Work item -
Copy the text of every record below word for word, without the pictures.

Data records -
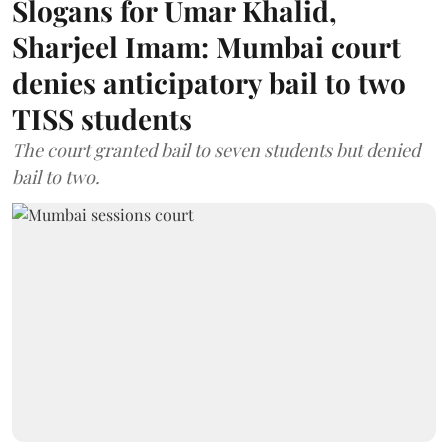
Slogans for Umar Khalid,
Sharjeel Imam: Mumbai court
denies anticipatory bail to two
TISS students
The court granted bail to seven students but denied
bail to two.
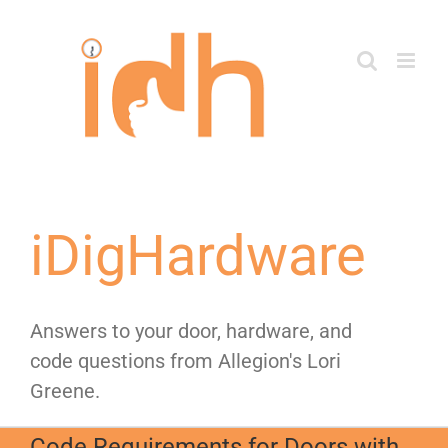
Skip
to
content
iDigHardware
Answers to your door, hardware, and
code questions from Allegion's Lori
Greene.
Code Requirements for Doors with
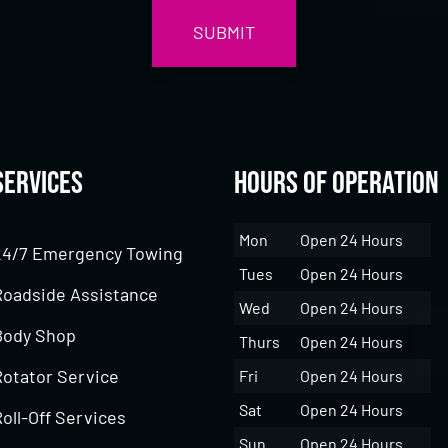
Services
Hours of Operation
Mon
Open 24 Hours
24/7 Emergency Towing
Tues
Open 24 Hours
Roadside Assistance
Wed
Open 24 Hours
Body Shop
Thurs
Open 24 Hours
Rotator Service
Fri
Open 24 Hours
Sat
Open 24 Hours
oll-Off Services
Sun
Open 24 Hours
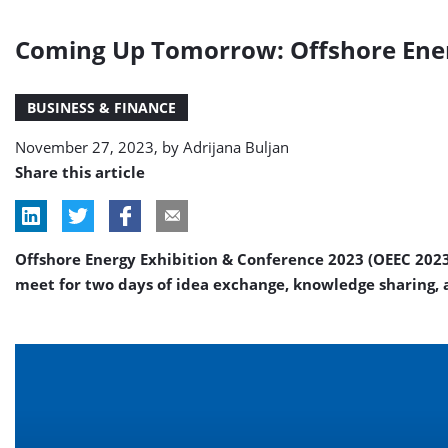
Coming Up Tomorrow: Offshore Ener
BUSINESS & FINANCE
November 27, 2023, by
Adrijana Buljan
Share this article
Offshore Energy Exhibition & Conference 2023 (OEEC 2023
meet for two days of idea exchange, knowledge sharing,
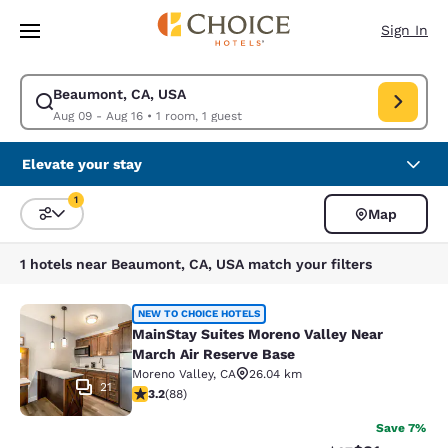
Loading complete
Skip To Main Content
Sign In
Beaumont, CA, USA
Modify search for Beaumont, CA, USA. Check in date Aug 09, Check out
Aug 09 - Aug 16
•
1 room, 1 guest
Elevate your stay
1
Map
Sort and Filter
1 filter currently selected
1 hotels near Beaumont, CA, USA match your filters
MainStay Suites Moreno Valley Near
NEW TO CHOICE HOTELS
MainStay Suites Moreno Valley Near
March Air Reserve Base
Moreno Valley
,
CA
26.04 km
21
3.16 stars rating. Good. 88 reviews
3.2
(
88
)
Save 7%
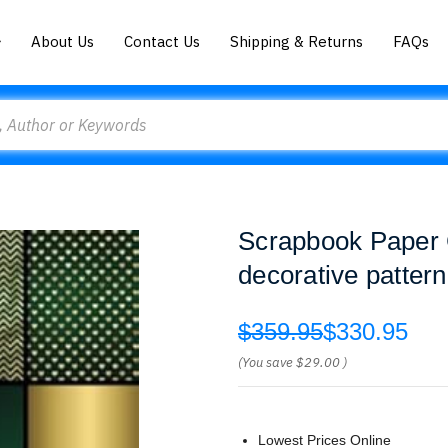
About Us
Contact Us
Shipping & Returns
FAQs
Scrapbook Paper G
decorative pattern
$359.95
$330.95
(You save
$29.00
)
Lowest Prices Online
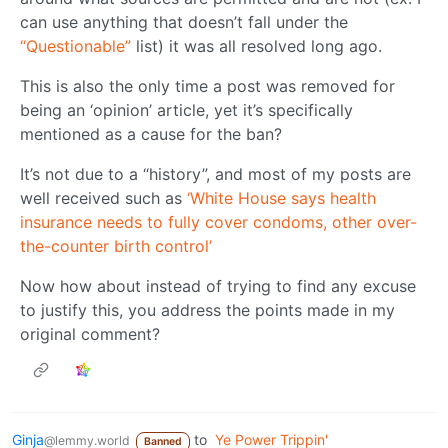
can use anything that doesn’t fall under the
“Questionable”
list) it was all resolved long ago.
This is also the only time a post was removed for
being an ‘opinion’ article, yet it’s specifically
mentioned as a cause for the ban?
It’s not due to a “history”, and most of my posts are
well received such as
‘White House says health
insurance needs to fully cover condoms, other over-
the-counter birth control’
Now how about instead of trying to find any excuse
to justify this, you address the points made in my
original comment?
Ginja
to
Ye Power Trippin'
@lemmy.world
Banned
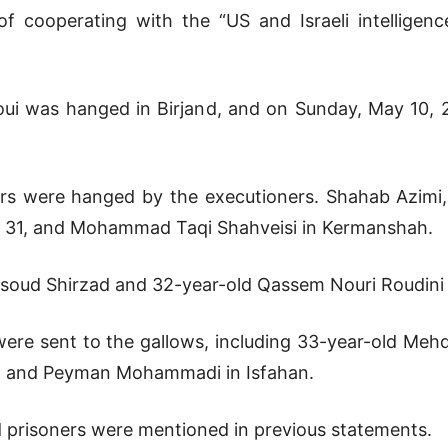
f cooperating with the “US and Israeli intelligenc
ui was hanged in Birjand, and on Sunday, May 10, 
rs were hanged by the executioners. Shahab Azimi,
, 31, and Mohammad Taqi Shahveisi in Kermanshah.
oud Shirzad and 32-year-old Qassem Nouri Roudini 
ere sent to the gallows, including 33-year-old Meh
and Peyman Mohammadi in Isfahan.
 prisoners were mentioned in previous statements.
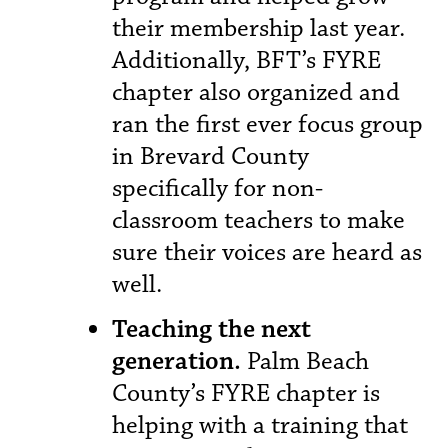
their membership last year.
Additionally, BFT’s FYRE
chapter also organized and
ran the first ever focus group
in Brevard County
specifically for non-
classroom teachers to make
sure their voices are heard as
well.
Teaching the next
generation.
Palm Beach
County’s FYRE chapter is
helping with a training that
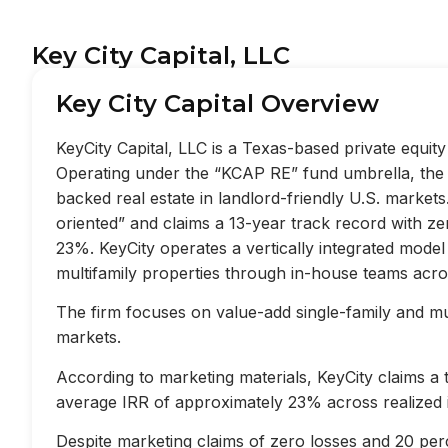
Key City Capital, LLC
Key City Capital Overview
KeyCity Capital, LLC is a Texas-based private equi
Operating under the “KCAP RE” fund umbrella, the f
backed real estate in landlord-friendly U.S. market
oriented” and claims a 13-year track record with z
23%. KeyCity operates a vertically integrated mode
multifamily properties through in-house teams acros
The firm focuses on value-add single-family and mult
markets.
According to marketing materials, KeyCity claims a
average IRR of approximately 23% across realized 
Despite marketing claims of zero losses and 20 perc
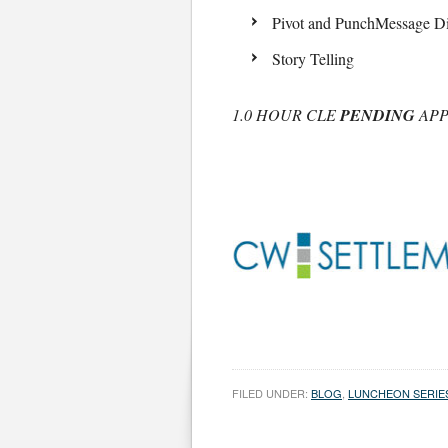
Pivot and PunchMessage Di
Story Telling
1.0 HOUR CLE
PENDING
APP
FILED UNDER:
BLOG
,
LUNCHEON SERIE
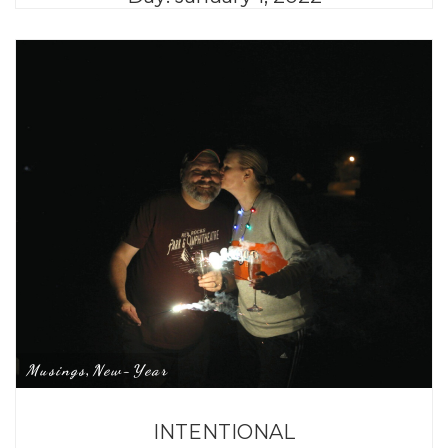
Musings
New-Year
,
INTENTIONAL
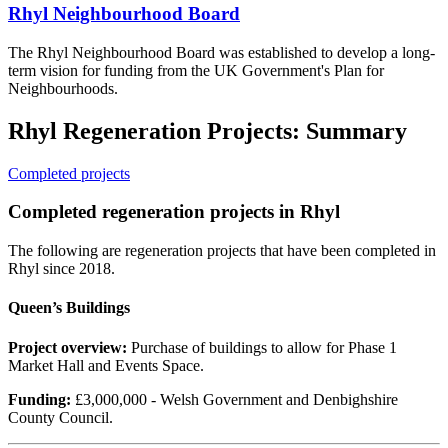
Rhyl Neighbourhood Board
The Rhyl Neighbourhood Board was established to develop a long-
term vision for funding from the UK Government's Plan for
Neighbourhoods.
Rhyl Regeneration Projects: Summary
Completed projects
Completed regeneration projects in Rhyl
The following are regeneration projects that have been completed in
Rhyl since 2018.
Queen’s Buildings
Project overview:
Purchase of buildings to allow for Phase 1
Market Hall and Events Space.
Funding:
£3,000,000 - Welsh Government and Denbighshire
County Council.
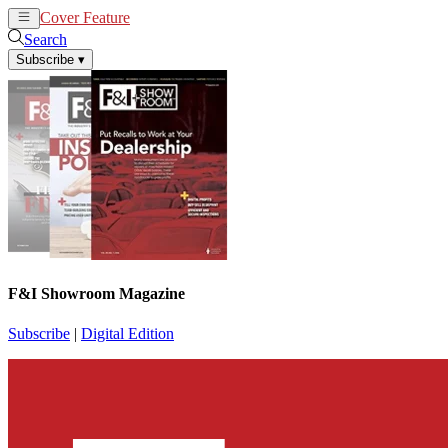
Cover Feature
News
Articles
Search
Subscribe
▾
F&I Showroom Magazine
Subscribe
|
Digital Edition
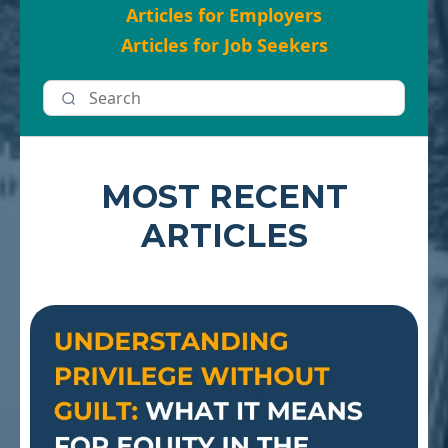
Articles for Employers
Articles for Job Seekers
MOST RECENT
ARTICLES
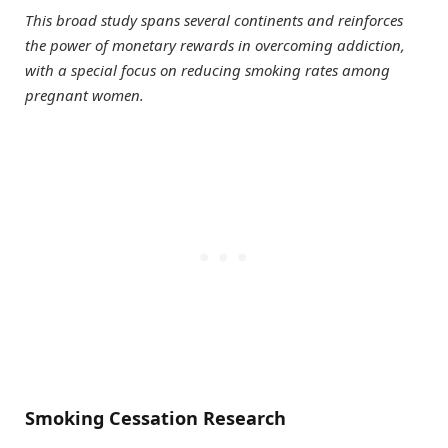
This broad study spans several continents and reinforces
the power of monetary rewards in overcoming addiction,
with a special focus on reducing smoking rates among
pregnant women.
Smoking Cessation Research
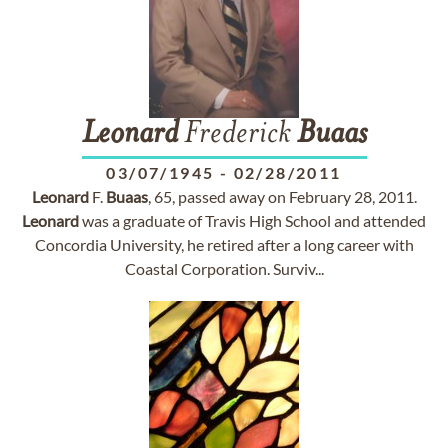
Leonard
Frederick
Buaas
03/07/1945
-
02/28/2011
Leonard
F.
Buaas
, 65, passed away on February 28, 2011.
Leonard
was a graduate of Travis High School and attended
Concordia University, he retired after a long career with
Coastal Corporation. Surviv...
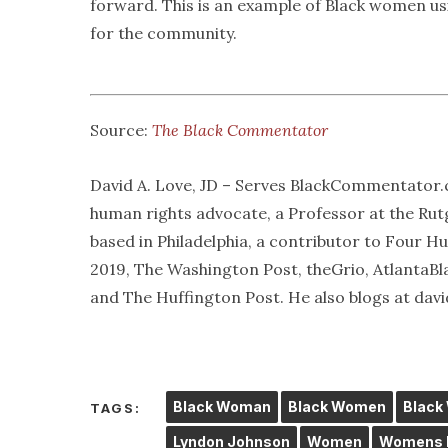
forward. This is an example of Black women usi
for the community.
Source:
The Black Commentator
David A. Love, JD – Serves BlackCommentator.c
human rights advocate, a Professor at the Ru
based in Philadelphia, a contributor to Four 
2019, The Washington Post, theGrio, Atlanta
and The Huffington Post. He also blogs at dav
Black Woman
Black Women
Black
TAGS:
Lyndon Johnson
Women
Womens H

Result -
Slogans for Umar Khalid,
Sharjeel Imam: Mumbai court
denies anticipatory bail to two
TISS students
The court granted bail to seven students but denied
bail to two.
Skip
to
content
iDigHardware
Answers to your door, hardware, and
code questions from Allegion's Lori
Greene.
Code Requirements for Doors with
Services
Hours of Operation
Mon
Open 24 Hours
24/7 Emergency Towing
Tues
Open 24 Hours
Roadside Assistance
Wed
Open 24 Hours
Body Shop
Thurs
Open 24 Hours
Rotator Service
Fri
Open 24 Hours
Sat
Open 24 Hours
oll-Off Services
Sun
Open 24 Hours
Coming Up Tomorrow: Offshore Ener
BUSINESS & FINANCE
November 27, 2023, by
Adrijana Buljan
Share this article
Offshore Energy Exhibition & Conference 2023 (OEEC 2023
meet for two days of idea exchange, knowledge sharing,
Loading complete
Skip To Main Content
Sign In
Beaumont, CA, USA
Modify search for Beaumont, CA, USA. Check in date Aug 09, Check out
Aug 09 - Aug 16
•
1 room, 1 guest
Elevate your stay
1
Map
Sort and Filter
1 filter currently selected
1 hotels near Beaumont, CA, USA match your filters
MainStay Suites Moreno Valley Near
NEW TO CHOICE HOTELS
MainStay Suites Moreno Valley Near
March Air Reserve Base
Moreno Valley
,
CA
26.04 km
21
3.16 stars rating. Good. 88 reviews
3.2
(
88
)
Save 7%
About Us
Contact Us
Shipping & Returns
FAQs
Scrapbook Paper G
decorative pattern
$359.95
$330.95
(You save
$29.00
)
Lowest Prices Online
can use anything that doesn’t fall under the
“Questionable”
list) it was all resolved long ago.
This is also the only time a post was removed for
being an ‘opinion’ article, yet it’s specifically
mentioned as a cause for the ban?
It’s not due to a “history”, and most of my posts are
well received such as
‘White House says health
insurance needs to fully cover condoms, other over-
the-counter birth control’
Now how about instead of trying to find any excuse
to justify this, you address the points made in my
original comment?
Ginja
to
Ye Power Trippin'
@lemmy.world
Banned
f cooperating with the “US and Israeli intelligenc
ui was hanged in Birjand, and on Sunday, May 10, 
rs were hanged by the executioners. Shahab Azimi,
, 31, and Mohammad Taqi Shahveisi in Kermanshah.
oud Shirzad and 32-year-old Qassem Nouri Roudini 
ere sent to the gallows, including 33-year-old Meh
and Peyman Mohammadi in Isfahan.
 prisoners were mentioned in previous statements.
their membership last year.
Additionally, BFT’s FYRE
chapter also organized and
ran the first ever focus group
in Brevard County
specifically for non-
classroom teachers to make
sure their voices are heard as
well.
Teaching the next
generation.
Palm Beach
County’s FYRE chapter is
helping with a training that
Key City Capital, LLC
Key City Capital Overview
KeyCity Capital, LLC is a Texas-based private equi
Operating under the “KCAP RE” fund umbrella, the f
backed real estate in landlord-friendly U.S. market
oriented” and claims a 13-year track record with z
23%. KeyCity operates a vertically integrated mode
multifamily properties through in-house teams acros
The firm focuses on value-add single-family and mult
markets.
According to marketing materials, KeyCity claims a
average IRR of approximately 23% across realized 
Despite marketing claims of zero losses and 20 perc
Pivot and PunchMessage Di
Story Telling
1.0 HOUR CLE
PENDING
APP
FILED UNDER:
BLOG
,
LUNCHEON SERIE
Musings
New-Year
,
INTENTIONAL
Rhyl Neighbourhood Board
The Rhyl Neighbourhood Board was established to develop a long-
term vision for funding from the UK Government's Plan for
Neighbourhoods.
Rhyl Regeneration Projects: Summary
Completed projects
Completed regeneration projects in Rhyl
The following are regeneration projects that have been completed in
Rhyl since 2018.
Queen’s Buildings
Project overview:
Purchase of buildings to allow for Phase 1
Market Hall and Events Space.
Funding:
£3,000,000 - Welsh Government and Denbighshire
County Council.
Cover Feature
News
Articles
Search
Subscribe
▾
F&I Showroom Magazine
Subscribe
|
Digital Edition
Articles for Employers
Articles for Job Seekers
MOST RECENT
ARTICLES
This broad study spans several continents and reinforces
the power of monetary rewards in overcoming addiction,
with a special focus on reducing smoking rates among
pregnant women.
Smoking Cessation Research
Leonard
Frederick
Buaas
03/07/1945
-
02/28/2011
Leonard
F.
Buaas
, 65, passed away on February 28, 2011.
Leonard
was a graduate of Travis High School and attended
Concordia University, he retired after a long career with
Coastal Corporation. Surviv...
forward. This is an example of Black women usi
for the community.
Source:
The Black Commentator
David A. Love, JD – Serves BlackCommentator.c
human rights advocate, a Professor at the Ru
based in Philadelphia, a contributor to Four 
2019, The Washington Post, theGrio, Atlanta
and The Huffington Post. He also blogs at dav
Black Woman
Black Women
Black
TAGS:
Lyndon Johnson
Women
Womens H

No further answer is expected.